BFH Beschluss v. - III B 166/03

Erlass bestandskräftig festgesetzter ESt aus gewinnerhöhender Auflösung eines negativen Kapitalkontos; Anforderungen an die Darlegung des Zulassungsgrundes der Sicherung einer einheitlichen Rspr.

Gesetze: AO § 227; EStG § 15a; FGO § 115

Instanzenzug:

Gründe

Die Beschwerde ist unzulässig. Sie ist durch Beschluss zu verwerfen (§ 132 der FinanzgerichtsordnungFGO—).

Der Kläger und Beschwerdeführer (Kläger) hat den sinngemäß geltend gemachten Zulassungsgrund nach § 115 Abs. 2 Nr. 2  2. Alternative FGO nicht entsprechend den gesetzlichen Anforderungen dargelegt (§ 116 Abs. 3 Satz 3 FGO).

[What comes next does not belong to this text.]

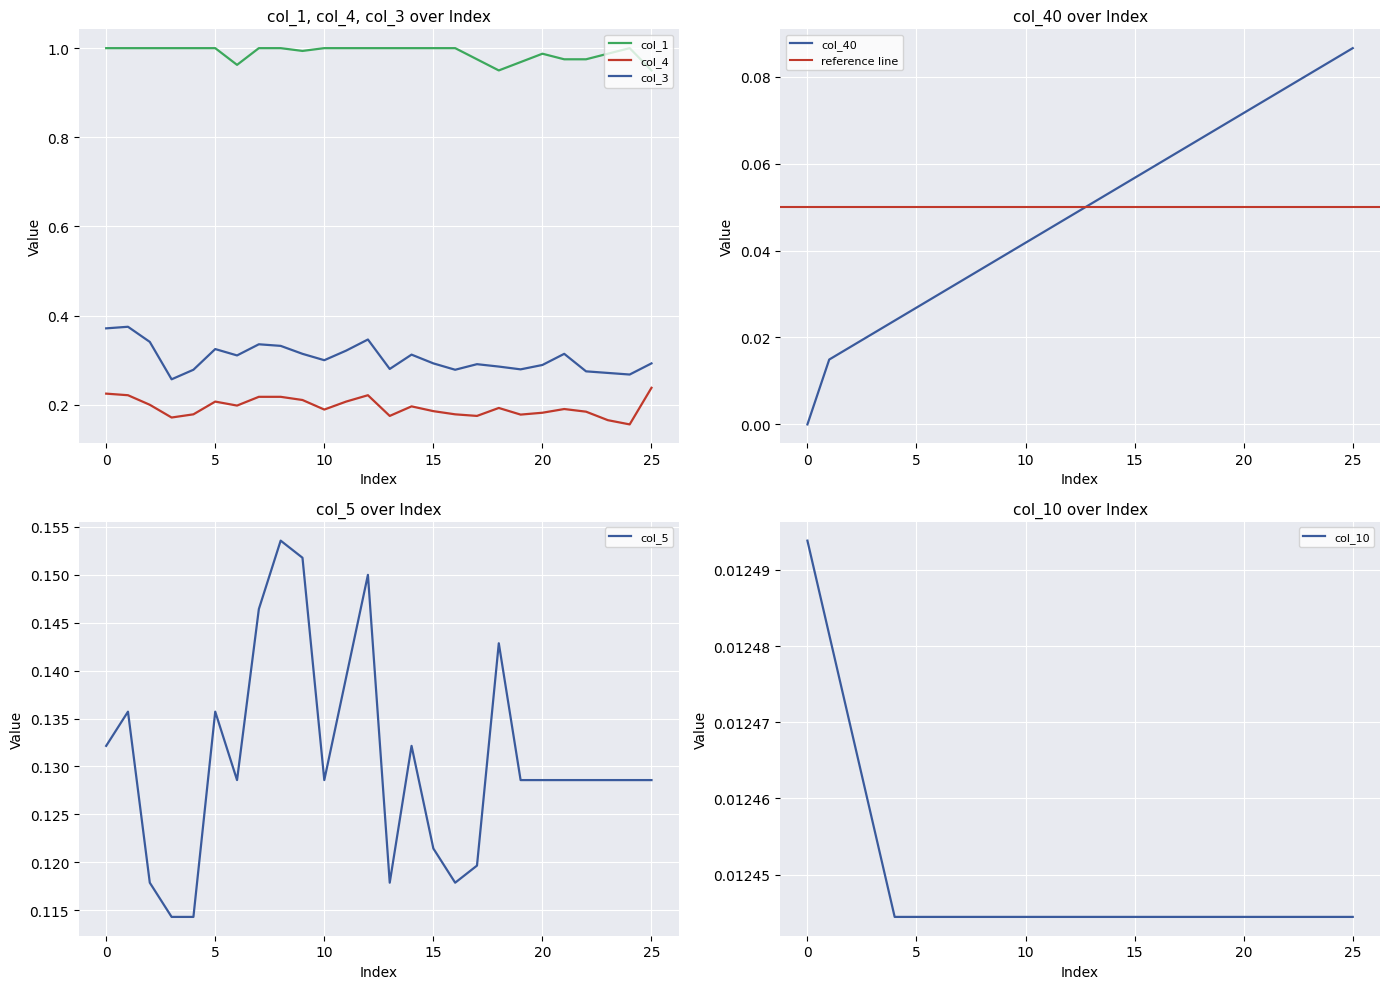

At which category does col_1 reach its first local valley?

6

1. Der Kläger war alleiniger Kommanditist einer GmbH & Co. KG gewesen. Er begehrte mit der Klage vergeblich den Erlass rechtskräftig festgesetzter Einkommensteuer für 1986, die auf einem Veräußerungsgewinn aus der gewinnerhöhenden Auflösung seines negativen Kapitalkontos beruht.

Der Kläger trägt vor, das Finanzgericht (FG) habe das (BFHE 176, 3, BStBl II 1995, 297) „missachtet”. Danach sei die Besteuerung aus der Auflösung eines negativen Kapitalkontos sachlich unbillig, soweit das negative Kapitalkonto durch Verluste entstanden sei, für die die Möglichkeit des Verlustabzugs nach § 10d des Einkommensteuergesetzes (EStG) nicht habe genutzt werden können. Soweit das negative Kapitalkonto durch Entnahmen zur Erfüllung von Bürgschaftsverpflichtungen entstanden sei, habe das FG den Beschluss des Großen Senats des (BFHE 132, 244, BStBl II 1981, 164) nicht angewendet. Hafte der Kommanditist aufgrund der Entnahmen den Gläubigern der KG nach § 171 Abs. 1 des Handelsgesetzbuchs (HGB), dürfe das durch die Entnahmen entstandene negative Kapitalkonto nicht gewinnwirksam aufgelöst werden (vgl. § 15a Abs. 1 Satz 2, Abs. 3 Satz 1 EStG).

Außerdem könne —wie das FG selbst ausgeführt habe— nach ständiger Rechtsprechung des BFH ein bestandskräftiger Steuerbescheid im Billigkeitsweg sachlich überprüft werden, wenn die Steuerfestsetzung eindeutig falsch und es dem Steuerpflichtigen nicht möglich und zumutbar gewesen sei, sich dagegen zu wehren. Der Beklagte und Beschwerdegegner (das Finanzamt —FA—) habe durch sein eigenes Gutachten festgestellt, dass die einheitliche und gesonderte Feststellung 1986 für die GmbH & Co. KG offensichtlich und eindeutig unrichtig sei. Zu Unrecht habe das FG angenommen, ihm, dem Kläger, sei es möglich und zumutbar gewesen, gegen den Feststellungsbescheid rechtzeitig Einspruch zu erheben.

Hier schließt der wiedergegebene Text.